The issue, “Duplicate, Google chose different canonical than user”, applies to all the new trailing slash URLs. If I inspect one of those URLs, it shows me the following:

Details of a URL with indexing issues

The indexing section at the bottom shows the “smoking gun”:

  • User-declared canonical: .../auto-reload...workers/ (with slash)
  • Google-selected canonical: .../auto-reload...workers (no slash)

Google’s index is “sticky.” It has historical data (clicks, backlinks) pointing to the no-slash version. It sees the new page, but is insisting that the old URL structure is the “correct” one to show in search results.

However, this makes it stuck in a loop of its own making: it won’t index the new one because it’s a duplicate, and it won’t index the old one because it’s a redirect.

One of the frictions comes from the fact that that old sitemap was last crawled very recently. Thus:

  • It knows the old URLs from the April 3rd crawl.
  • It is discovering the new slash-URLs via the April 7th crawl.
  • Because the content is identical, it’s defaulting to the “oldest” version it trusts.

From there, nothing much to do except wait for Google to figure it out by itself. To help the process, I:

  • Hit the “Request Indexing” button on some of the pages I inspected above,
  • Hit the “Validate Fix” on the “Duplicate, Google chose different canonical than user” issue page, which is supposed to trigger a more aggressive re-scan of the affected paths within 24-72 hours.

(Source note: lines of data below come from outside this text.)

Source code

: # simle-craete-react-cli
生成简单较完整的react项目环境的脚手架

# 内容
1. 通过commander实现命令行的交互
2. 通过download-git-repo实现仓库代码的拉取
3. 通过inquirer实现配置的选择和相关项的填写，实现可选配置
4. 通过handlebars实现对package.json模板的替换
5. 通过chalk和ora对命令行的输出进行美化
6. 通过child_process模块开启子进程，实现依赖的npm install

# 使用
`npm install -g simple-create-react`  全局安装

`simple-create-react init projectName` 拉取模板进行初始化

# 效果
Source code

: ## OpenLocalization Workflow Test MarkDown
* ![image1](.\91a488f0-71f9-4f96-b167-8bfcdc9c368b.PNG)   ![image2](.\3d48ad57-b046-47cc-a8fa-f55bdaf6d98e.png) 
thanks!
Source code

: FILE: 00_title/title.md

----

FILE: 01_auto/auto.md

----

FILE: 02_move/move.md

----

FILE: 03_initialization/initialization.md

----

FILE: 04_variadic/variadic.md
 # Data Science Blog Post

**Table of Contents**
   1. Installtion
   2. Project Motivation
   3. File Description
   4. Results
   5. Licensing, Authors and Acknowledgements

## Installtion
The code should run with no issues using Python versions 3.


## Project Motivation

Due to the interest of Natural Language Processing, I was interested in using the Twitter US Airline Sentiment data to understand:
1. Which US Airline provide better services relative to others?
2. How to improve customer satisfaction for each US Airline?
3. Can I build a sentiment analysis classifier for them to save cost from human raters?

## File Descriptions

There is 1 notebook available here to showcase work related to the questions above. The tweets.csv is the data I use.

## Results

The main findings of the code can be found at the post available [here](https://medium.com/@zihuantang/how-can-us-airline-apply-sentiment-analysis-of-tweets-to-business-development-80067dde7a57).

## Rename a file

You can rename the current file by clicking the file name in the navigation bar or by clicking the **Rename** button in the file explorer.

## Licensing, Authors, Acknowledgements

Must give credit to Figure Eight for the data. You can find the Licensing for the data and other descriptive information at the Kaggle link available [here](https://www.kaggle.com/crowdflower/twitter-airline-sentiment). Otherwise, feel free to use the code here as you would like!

The validation failed a few days later, but nevertheless, more and more pages showed the correct canonical. I am now just waiting. It took a long time and resolved in waives, but I am nearly there!

Google Console duplicate pages going down over time

Tip

Google Search Console (GSC) has a known “lag” issue. For a while, I saw a conflict between the Aggregated Report (Duplicate canonical) and the Live Inspection. The source of truth in this case will always be the URL inspection screen.

Conclusion

The migration is complete, the site is live, Google is catching up, and I have my peace of mind back. What I love most? It’s simple. No unnecessary features, no unwanted changes, no surprises. Just a clean blog that does exactly what I need and nothing more. And it’s mine.

I feared a bit the transition, but now that it is behind I can only encourage you to do the same. With all the AI tools around, it is much simpler than it was back then. Just remember: be careful with SEO!